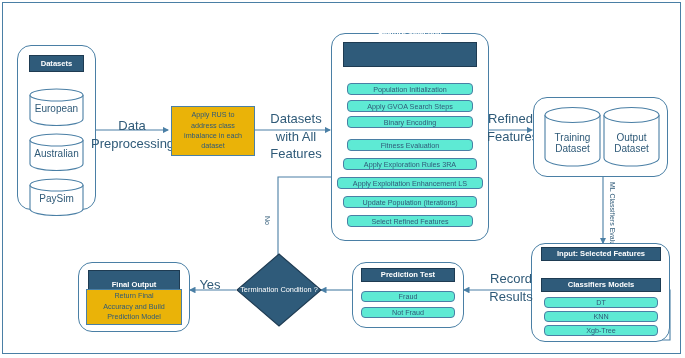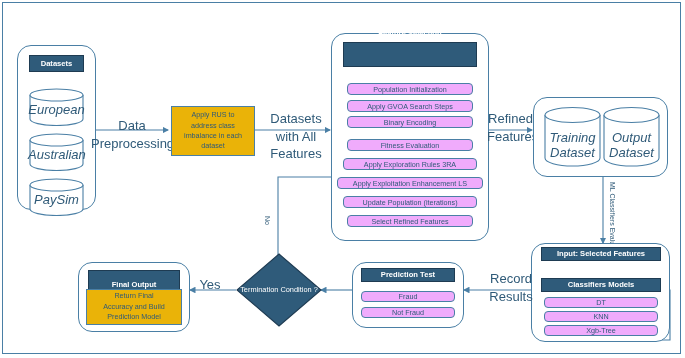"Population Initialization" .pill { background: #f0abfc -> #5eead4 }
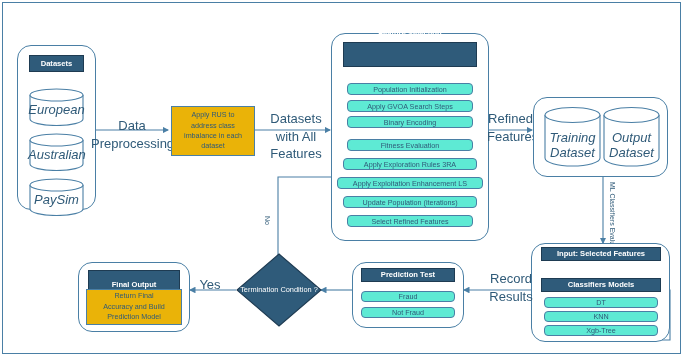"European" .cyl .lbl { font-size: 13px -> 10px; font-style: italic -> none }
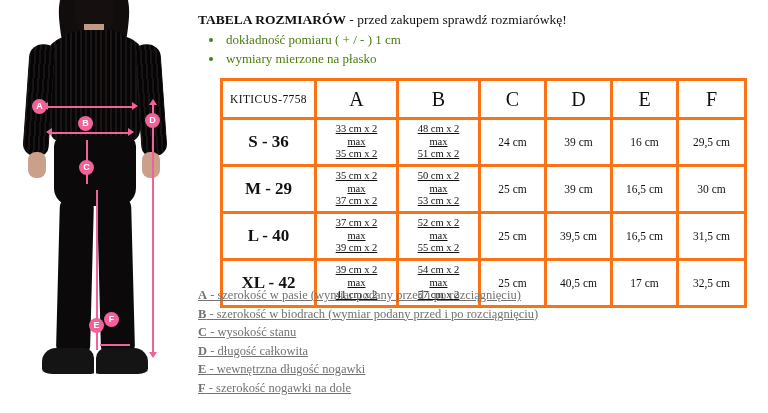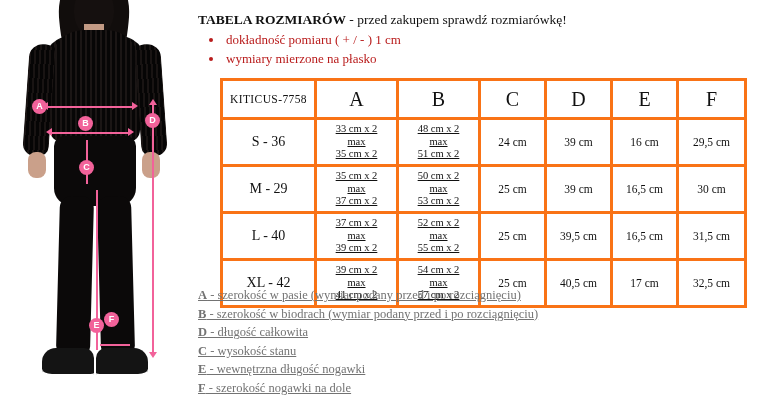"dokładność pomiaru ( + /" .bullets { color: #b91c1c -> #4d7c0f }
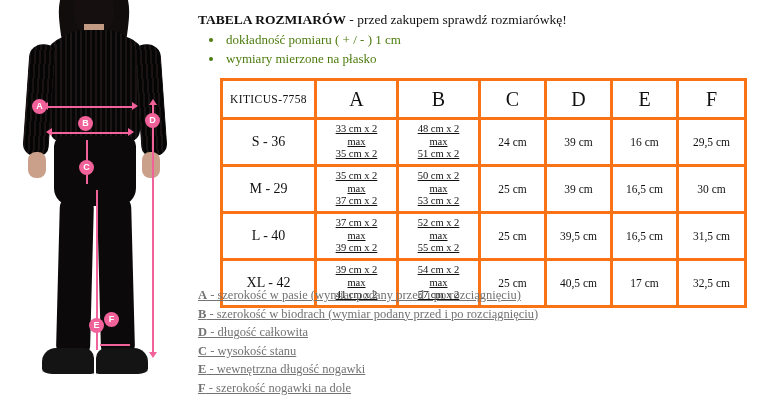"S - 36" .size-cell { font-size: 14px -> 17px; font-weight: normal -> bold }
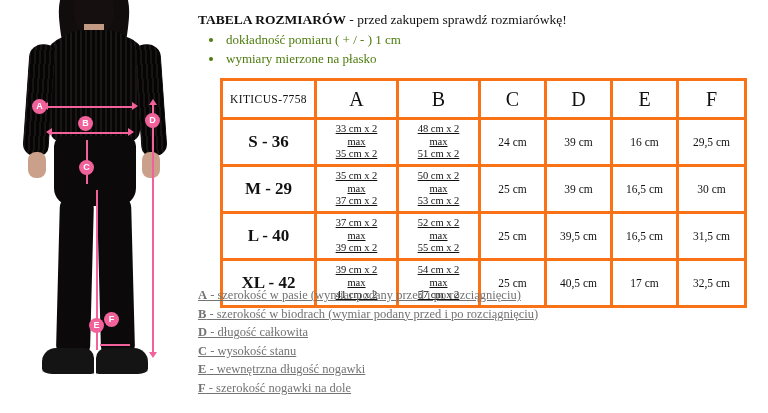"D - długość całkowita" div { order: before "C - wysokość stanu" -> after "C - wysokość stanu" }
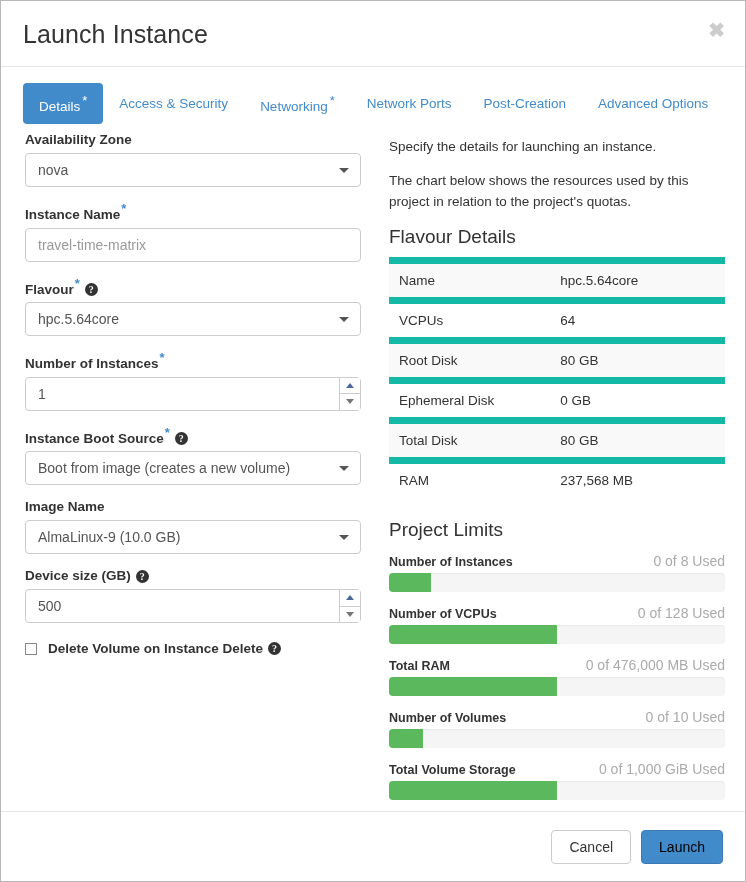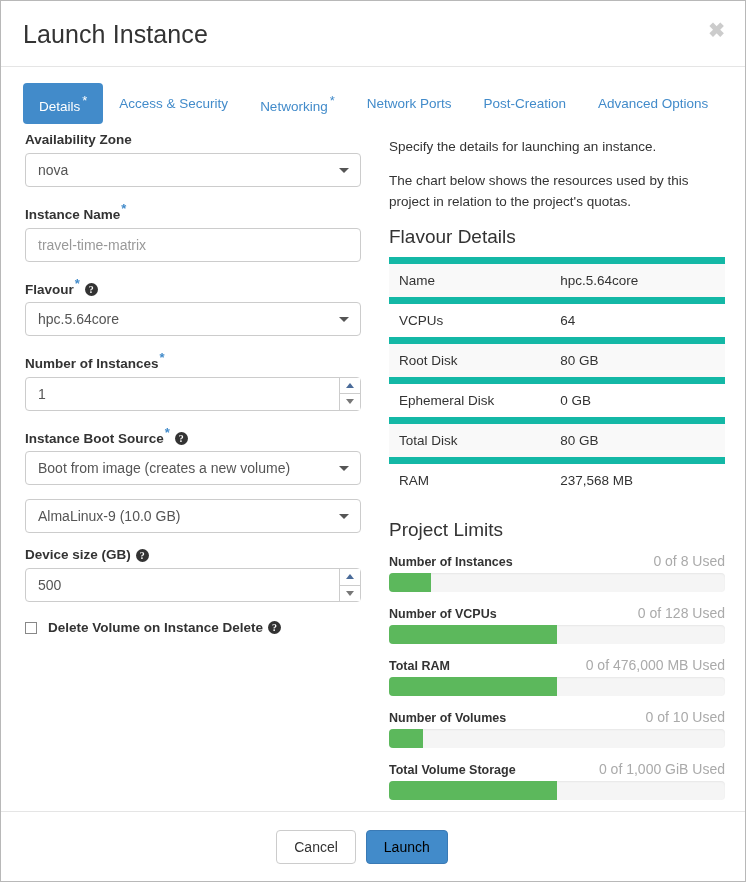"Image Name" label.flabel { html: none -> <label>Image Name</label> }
...
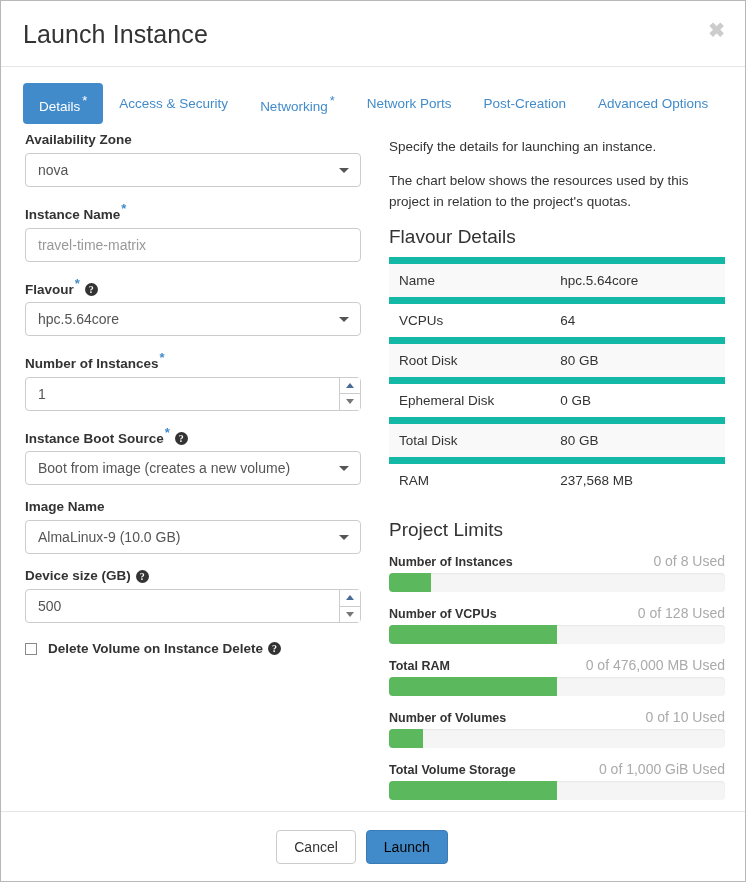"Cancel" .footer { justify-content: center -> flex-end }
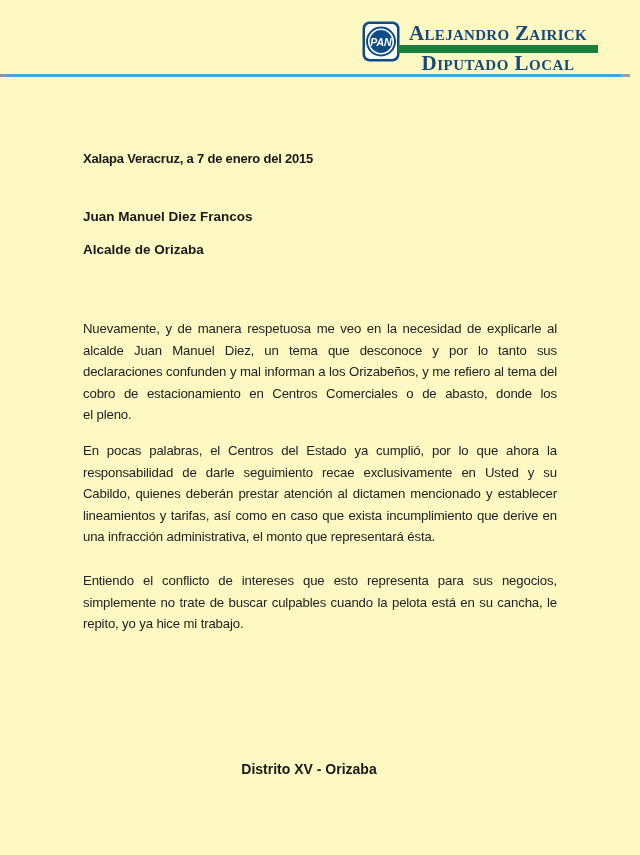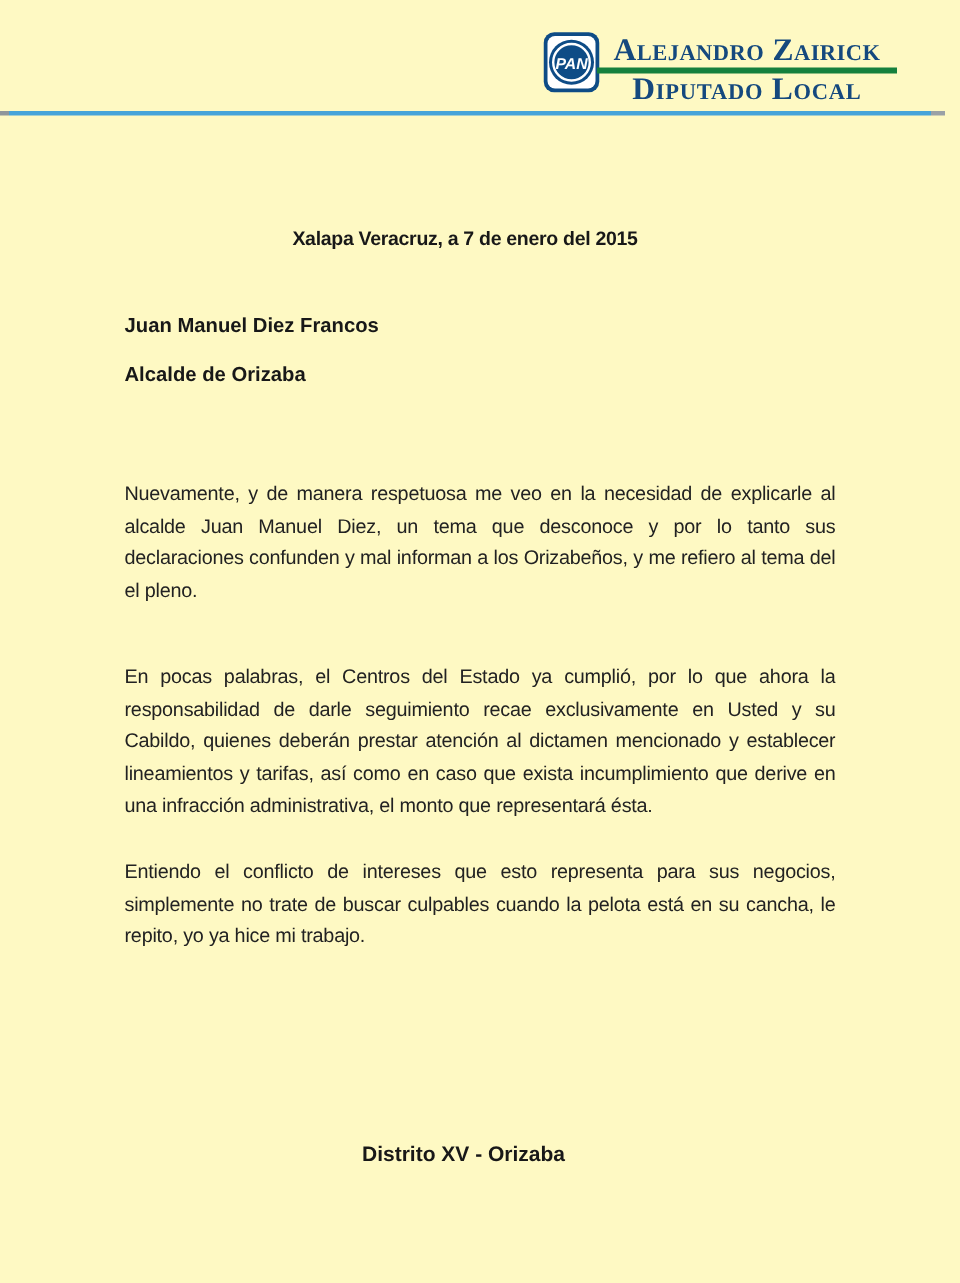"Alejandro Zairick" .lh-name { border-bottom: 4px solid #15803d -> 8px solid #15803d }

# TASK INSTRUCTIONS
Go to the line above that contains "justify-content: center ->" and reproduce everything exactly from there through the line that contains "border-bottom: 4px solid", leaving out the pictures.

# THE COMPLETED TASK
"Cancel" .footer { justify-content: center -> flex-end }
"Alejandro Zairick" .lh-name { border-bottom: 4px solid #15803d -> 8px solid #15803d }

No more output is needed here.